**EXERCISE INSTRUCTIONS**
Copy the records exactly, leaving out every picture.

Stored data
[Start of Attachment]

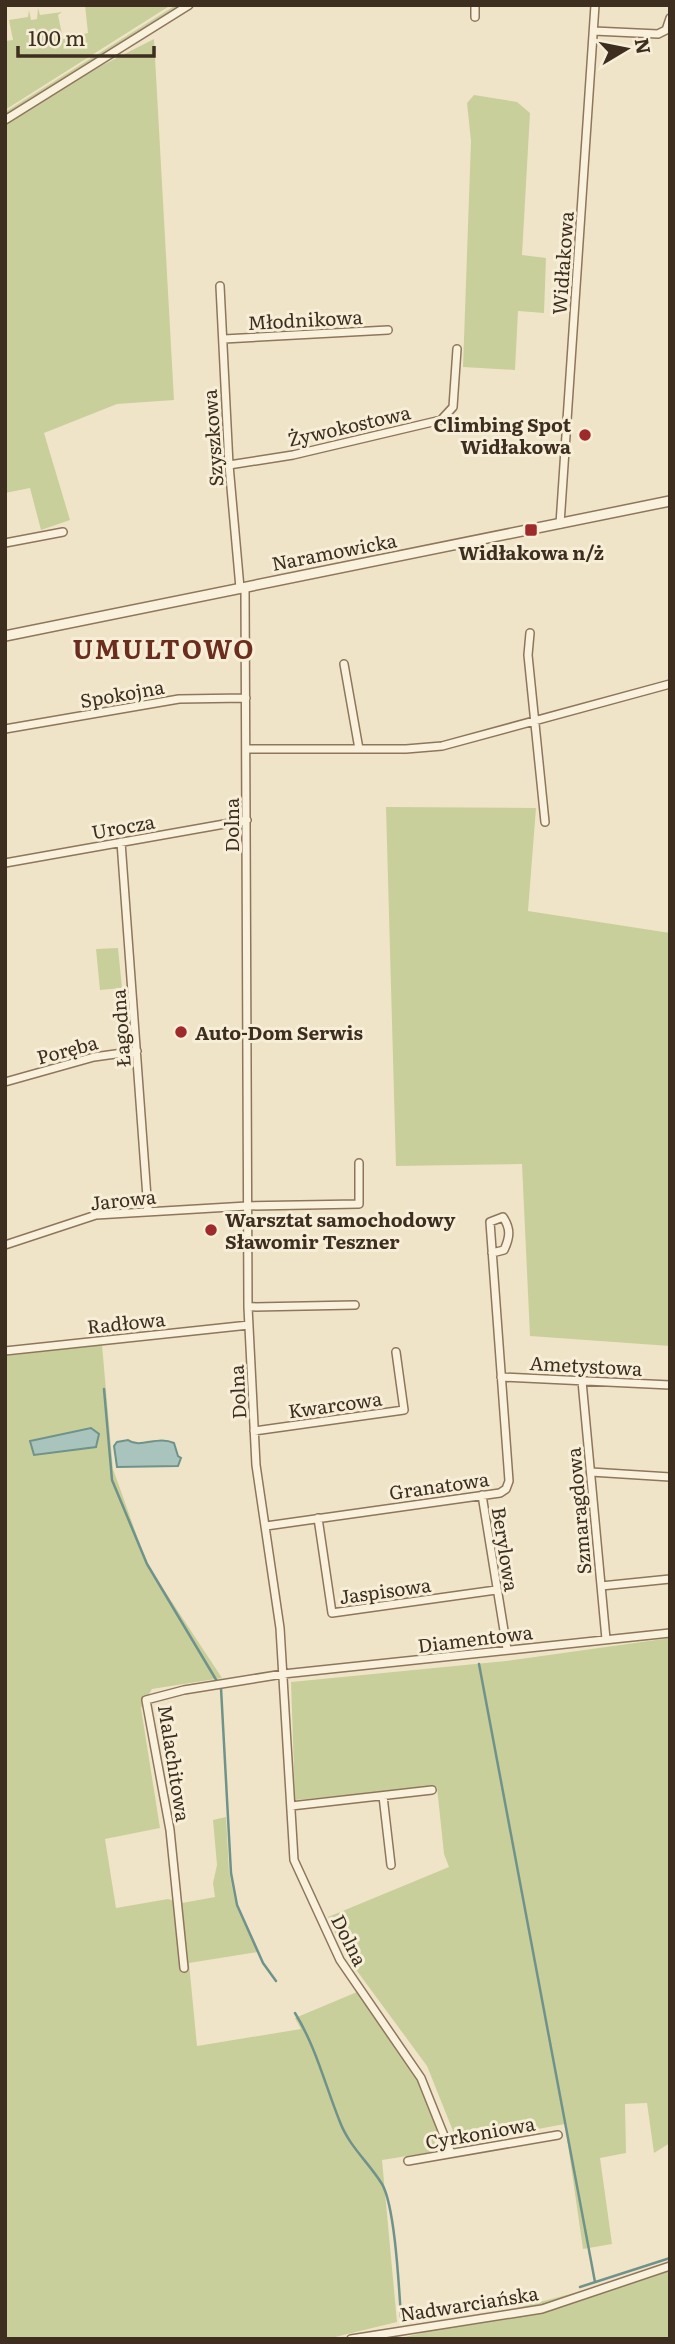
<svg xmlns="http://www.w3.org/2000/svg" width="675" height="2344" font-family="Literata,serif">
	<style>
		.green { fill: #c9cf9b }
		.water { fill: #a9c4bc; stroke: #6f938a; stroke-width: 2 }
		.lines { fill: none; stroke-linecap: round; stroke-linejoin: round }
		.stream { stroke: #6f938a; stroke-width: 2.5 }
		.minor-casing { stroke: #8d765c; stroke-width: 10 }
		.tertiary-casing { stroke: #8d765c; stroke-width: 12 }
		.minor { stroke: #faf1dc; stroke-width: 7 }
		.tertiary { stroke: #faf1dc; stroke-width: 9 }
		.poi-dot { fill: #9e2a2b; stroke: #f7eed8; stroke-width: 2.5 }
		.labels { text-anchor: middle; dominant-baseline: central; stroke-width: 6; stroke-linejoin: round; paint-order: stroke }
		.street-label { font-size: 19px; fill: #3d2e20; stroke: #f7eed8 }
		.poi-label { font-size: 19px; font-weight: bold; fill: #3d2e20; stroke: #f7eed8; text-anchor: start }
		.district-label { font-size: 26px; font-weight: bold; letter-spacing: 2px; fill: #6b2e1e; stroke: #f7eed8 }
	</style>
	<rect width="100%" height="100%" fill="#f0e4c8"/>
	<path class="green" d="M85,5H171L5,110V41L13,40L9,20L28,17L29,10L31,20L37,19L38,8L40,15L62,12L58,15L63,39L88,33Z
		M176,5H181L5,116V112Z
		M154,39L174,400L117,404L44,433L70,520L41,530L30,488L5,493V125L91,71Z
		M474,95L517,102L530,113L522,255L546,258L544,313L518,311L515,370L463,367L471,141L467,103Z
		M386,807L536,808L528,911L670,933V1346L530,1336L522,1164L396,1166Z
		M118,948L122,988L100,990L96,949Z
		M102,1345L113,1469L147,1564L222,1678L152,1689L141,1708L160,1828L105,1839L116,1908L168,1899L182,1903L215,1897L213,1883L217,1865L213,1820L226,1817L229,1871L236,1906L258,1952L189,1963L197,2046L301,2029L295,2018L357,1992C399,2048 427,2080 445,2150L382,2160L397,2322L327,2339H5V1356Z
		M670,1638V2143L654,2153L647,2103L625,2104L626,2153L600,2158L612,2244L583,2249L565,2124L462,2143L455,2136L427,2066L346,1956L328,1917L449,1867L444,1854L437,1787L295,1800L291,1682L506,1661Z
		M670,2268V2339H398Z"/>
	<path class="water" d="M91,1428L99,1434L96,1447L34,1455L30,1441Z
		M128,1440C141,1449 157,1435 174,1443L178,1456L181,1458L178,1466L117,1467L114,1446L117,1442Z"/>
	<g class="lines">
		<path class="stream" d="M104,1389L112,1480L147,1564L221,1688L231,1873L237,1905L263,1963L276,1981
			M479,1664L595,2282
			M295,2013C316,2047 325,2085 340,2122C349,2146 369,2163 382,2184C395,2206 399,2288 401,2317
			M580,2287L670,2258"/>
		<g class="minor-casing">
			<path id="minor" d="M475,17V5
				M594,31L658,34L666,30L670,18
				M5,120L189,5
				M220,286L229,465L240,588
				M224,339L388,330
				M229,465L293,455L441,420L453,407L457,349
				M560,524L595,5
				M5,543L63,532
				M245,587L248,1307L256,1465L280,1628L294,1860L340,1960L421,2078L451,2153
				M530,633L528,655L545,822
				M344,664L359,749
				M5,729L179,699L246,698
				M246,749H406L442,746L670,684
				M121,842L148,1211
				M5,863L247,820
				M5,1082L94,1057L137,1051
				M5,1245L96,1215L247,1206L359,1204V1163
				M248,1307L355,1305
				M5,1351L249,1325
				M501,1377L670,1385
				M582,1381L606,1639
				M254,1431L404,1410L396,1352
				M591,1472L670,1477
				M482,1495L507,1649
				M318,1518L332,1613L496,1590
				M266,1526L500,1493L506,1489L509,1481L490,1222L503,1217C511,1229 510,1237 504,1250L492,1253
				M601,1586L670,1579
				M383,1796L391,1865
				M291,1806L432,1790
				M184,1968L170,1830L146,1700L184,1690L283,1674L670,1633
				M408,2161L558,2135
				M351,2339L542,2309L670,2266"/>
		</g>
		<g class="tertiary-casing">
			<path id="tertiary" d="M5,636L670,501"/>
		</g>
		<use href="#minor" class="minor"/>
		<use href="#tertiary" class="tertiary"/>
	</g>
	<g class="poi-dot">
		<circle cx="585" cy="435" r="7"/>
		<rect x="524" y="523" width="14" height="14" rx="3.5"/>
		<circle cx="181" cy="1032" r="7"/>
		<circle cx="211" cy="1230" r="7"/>
	</g>
	<g class="labels">
		<g class="street-label">
			<text transform="translate(562 263) rotate(-86)">Widłakowa</text>
			<text transform="translate(305 319) rotate(-3)">Młodnikowa</text>
			<text transform="translate(349 425) rotate(-13)">Żywokostowa</text>
			<text transform="translate(212 438) rotate(-94)">Szyszkowa</text>
			<text transform="translate(334 551) rotate(-11)">Naramowicka</text>
			<text transform="translate(122 693) rotate(-10)">Spokojna</text>
			<text transform="translate(231 825) rotate(-90)">Dolna</text>
			<text transform="translate(123 826) rotate(-10)">Urocza</text>
			<text transform="translate(120 1028) rotate(-94)">Łagodna</text>
			<text transform="translate(67 1049) rotate(-15)">Poręba</text>
			<text transform="translate(123 1199) rotate(-6)">Jarowa</text>
			<text transform="translate(126 1322) rotate(-6)">Radłowa</text>
			<text transform="translate(586 1365) rotate(3)">Ametystowa</text>
			<text transform="translate(237 1392) rotate(-93)">Dolna</text>
			<text transform="translate(335 1404) rotate(-8)">Kwarcowa</text>
			<text transform="translate(439 1485) rotate(-8)">Granatowa</text>
			<text transform="translate(578 1511) rotate(-95)">Szmaragdowa</text>
			<text transform="translate(506 1549) rotate(81)">Berylowa</text>
			<text transform="translate(385 1590) rotate(-8)">Jaspisowa</text>
			<text transform="translate(475 1638) rotate(-7)">Diamentowa</text>
			<text transform="translate(175 1763) rotate(81)">Malachitowa</text>
			<text transform="translate(350 1940) rotate(63)">Dolna</text>
			<text transform="translate(480 2132) rotate(-10)">Cyrkoniowa</text>
			<text transform="translate(469 2303) rotate(-9)">Nadwarciańska</text>
		</g>
		<g class="poi-label">
			<text x="571" y="424" text-anchor="end">Climbing Spot<tspan x="571" dy="22">Widłakowa</tspan></text>
			<text x="531" y="552" text-anchor="middle">Widłakowa n/ż</text>
			<text x="195" y="1032">Auto-Dom Serwis</text>
			<text x="225" y="1219">Warsztat samochodowy<tspan x="225" dy="22">Sławomir Teszner</tspan></text>
		</g>
		<g class="district-label">
			<text x="164" y="647">UMULTOWO</text>
		</g>
	</g>
	<rect width="675" height="2344" fill="none" stroke="#3d2e20" stroke-width="14"/>
	<g transform="translate(626 49) rotate(80)" stroke="#f7eed8" stroke-width="5" paint-order="stroke">
	<path d="M0-5L12 26L0 18L-12 26Z" fill="#3d2e20"/>
	<text y="-10" font-size="19" font-weight="bold" text-anchor="middle" fill="#3d2e20">N</text>
	</g>
	<path d="M18 46v10h136v-10" fill="none" stroke="#3d2e20" stroke-width="3.5"/>
	<text x="28" y="46" font-size="21" fill="#3d2e20" stroke="#f7eed8" stroke-width="5" paint-order="stroke">100 m</text>
</svg>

[End of Attachment]

**REPLY**
<svg xmlns="http://www.w3.org/2000/svg" width="675" height="2344" font-family="Literata,serif">
	<style>
		.green { fill: #c9cf9b }
		.water { fill: #a9c4bc; stroke: #6f938a; stroke-width: 2 }
		.lines { fill: none; stroke-linecap: round; stroke-linejoin: round }
		.stream { stroke: #6f938a; stroke-width: 2.5 }
		.minor-casing { stroke: #8d765c; stroke-width: 10 }
		.tertiary-casing { stroke: #8d765c; stroke-width: 12 }
		.minor { stroke: #faf1dc; stroke-width: 7 }
		.tertiary { stroke: #faf1dc; stroke-width: 9 }
		.poi-dot { fill: #9e2a2b; stroke: #f7eed8; stroke-width: 2.5 }
		.labels { text-anchor: middle; dominant-baseline: central; stroke-width: 6; stroke-linejoin: round; paint-order: stroke }
		.street-label { font-size: 19px; fill: #3d2e20; stroke: #f7eed8 }
		.poi-label { font-size: 19px; font-weight: bold; fill: #3d2e20; stroke: #f7eed8; text-anchor: start }
		.district-label { font-size: 26px; font-weight: bold; letter-spacing: 2px; fill: #6b2e1e; stroke: #f7eed8 }
	</style>
	<rect width="100%" height="100%" fill="#f0e4c8"/>
	<path class="green" d="M85,5H171L5,110V41L13,40L9,20L28,17L29,10L31,20L37,19L38,8L40,15L62,12L58,15L63,39L88,33Z
		M176,5H181L5,116V112Z
		M154,39L174,400L117,404L44,433L70,520L41,530L30,488L5,493V125L91,71Z
		M474,95L517,102L530,113L522,255L546,258L544,313L518,311L515,370L463,367L471,141L467,103Z
		M386,807L536,808L528,911L670,933V1346L530,1336L522,1164L396,1166Z
		M118,948L122,988L100,990L96,949Z
		M102,1345L113,1469L147,1564L222,1678L152,1689L141,1708L160,1828L105,1839L116,1908L168,1899L182,1903L215,1897L213,1883L217,1865L213,1820L226,1817L229,1871L236,1906L258,1952L189,1963L197,2046L301,2029L295,2018L357,1992C399,2048 427,2080 445,2150L382,2160L397,2322L327,2339H5V1356Z
		M670,1638V2143L654,2153L647,2103L625,2104L626,2153L600,2158L612,2244L583,2249L565,2124L462,2143L455,2136L427,2066L346,1956L328,1917L449,1867L444,1854L437,1787L295,1800L291,1682L506,1661Z
		M670,2268V2339H398Z"/>
	<path class="water" d="M91,1428L99,1434L96,1447L34,1455L30,1441Z
		M128,1440C141,1449 157,1435 174,1443L178,1456L181,1458L178,1466L117,1467L114,1446L117,1442Z"/>
	<g class="lines">
		<path class="stream" d="M104,1389L112,1480L147,1564L221,1688L231,1873L237,1905L263,1963L276,1981
			M479,1664L595,2282
			M295,2013C316,2047 325,2085 340,2122C349,2146 369,2163 382,2184C395,2206 399,2288 401,2317
			M580,2287L670,2258"/>
		<g class="minor-casing">
			<path id="minor" d="M475,17V5
				M594,31L658,34L666,30L670,18
				M5,120L189,5
				M220,286L229,465L240,588
				M224,339L388,330
				M229,465L293,455L441,420L453,407L457,349
				M560,524L595,5
				M5,543L63,532
				M245,587L248,1307L256,1465L280,1628L294,1860L340,1960L421,2078L451,2153
				M530,633L528,655L545,822
				M344,664L359,749
				M5,729L179,699L246,698
				M246,749H406L442,746L670,684
				M121,842L148,1211
				M5,863L247,820
				M5,1082L94,1057L137,1051
				M5,1245L96,1215L247,1206L359,1204V1163
				M248,1307L355,1305
				M5,1351L249,1325
				M501,1377L670,1385
				M582,1381L606,1639
				M254,1431L404,1410L396,1352
				M591,1472L670,1477
				M482,1495L507,1649
				M318,1518L332,1613L496,1590
				M266,1526L500,1493L506,1489L509,1481L490,1222L503,1217C511,1229 510,1237 504,1250L492,1253
				M601,1586L670,1579
				M383,1796L391,1865
				M291,1806L432,1790
				M184,1968L170,1830L146,1700L184,1690L283,1674L670,1633
				M408,2161L558,2135
				M351,2339L542,2309L670,2266"/>
		</g>
		<g class="tertiary-casing">
			<path id="tertiary" d="M5,636L670,501"/>
		</g>
		<use href="#minor" class="minor"/>
		<use href="#tertiary" class="tertiary"/>
	</g>
	<g class="poi-dot">
		<circle cx="585" cy="435" r="7"/>
		<rect x="524" y="523" width="14" height="14" rx="3.5"/>
		<circle cx="181" cy="1032" r="7"/>
		<circle cx="211" cy="1230" r="7"/>
	</g>
	<g class="labels">
		<g class="street-label">
			<text transform="translate(562 263) rotate(-86)">Widłakowa</text>
			<text transform="translate(305 319) rotate(-3)">Młodnikowa</text>
			<text transform="translate(349 425) rotate(-13)">Żywokostowa</text>
			<text transform="translate(212 438) rotate(-94)">Szyszkowa</text>
			<text transform="translate(334 551) rotate(-11)">Naramowicka</text>
			<text transform="translate(122 693) rotate(-10)">Spokojna</text>
			<text transform="translate(231 825) rotate(-90)">Dolna</text>
			<text transform="translate(123 826) rotate(-10)">Urocza</text>
			<text transform="translate(120 1028) rotate(-94)">Łagodna</text>
			<text transform="translate(67 1049) rotate(-15)">Poręba</text>
			<text transform="translate(123 1199) rotate(-6)">Jarowa</text>
			<text transform="translate(126 1322) rotate(-6)">Radłowa</text>
			<text transform="translate(586 1365) rotate(3)">Ametystowa</text>
			<text transform="translate(237 1392) rotate(-93)">Dolna</text>
			<text transform="translate(335 1404) rotate(-8)">Kwarcowa</text>
			<text transform="translate(439 1485) rotate(-8)">Granatowa</text>
			<text transform="translate(578 1511) rotate(-95)">Szmaragdowa</text>
			<text transform="translate(506 1549) rotate(81)">Berylowa</text>
			<text transform="translate(385 1590) rotate(-8)">Jaspisowa</text>
			<text transform="translate(475 1638) rotate(-7)">Diamentowa</text>
			<text transform="translate(175 1763) rotate(81)">Malachitowa</text>
			<text transform="translate(350 1940) rotate(63)">Dolna</text>
			<text transform="translate(480 2132) rotate(-10)">Cyrkoniowa</text>
			<text transform="translate(469 2303) rotate(-9)">Nadwarciańska</text>
		</g>
		<g class="poi-label">
			<text x="571" y="424" text-anchor="end">Climbing Spot<tspan x="571" dy="22">Widłakowa</tspan></text>
			<text x="531" y="552" text-anchor="middle">Widłakowa n/ż</text>
			<text x="195" y="1032">Auto-Dom Serwis</text>
			<text x="225" y="1219">Warsztat samochodowy<tspan x="225" dy="22">Sławomir Teszner</tspan></text>
		</g>
		<g class="district-label">
			<text x="164" y="647">UMULTOWO</text>
		</g>
	</g>
	<rect width="675" height="2344" fill="none" stroke="#3d2e20" stroke-width="14"/>
	<g transform="translate(626 49) rotate(80)" stroke="#f7eed8" stroke-width="5" paint-order="stroke">
	<path d="M0-5L12 26L0 18L-12 26Z" fill="#3d2e20"/>
	<text y="-10" font-size="19" font-weight="bold" text-anchor="middle" fill="#3d2e20">N</text>
	</g>
	<path d="M18 46v10h136v-10" fill="none" stroke="#3d2e20" stroke-width="3.5"/>
	<text x="28" y="46" font-size="21" fill="#3d2e20" stroke="#f7eed8" stroke-width="5" paint-order="stroke">100 m</text>
</svg>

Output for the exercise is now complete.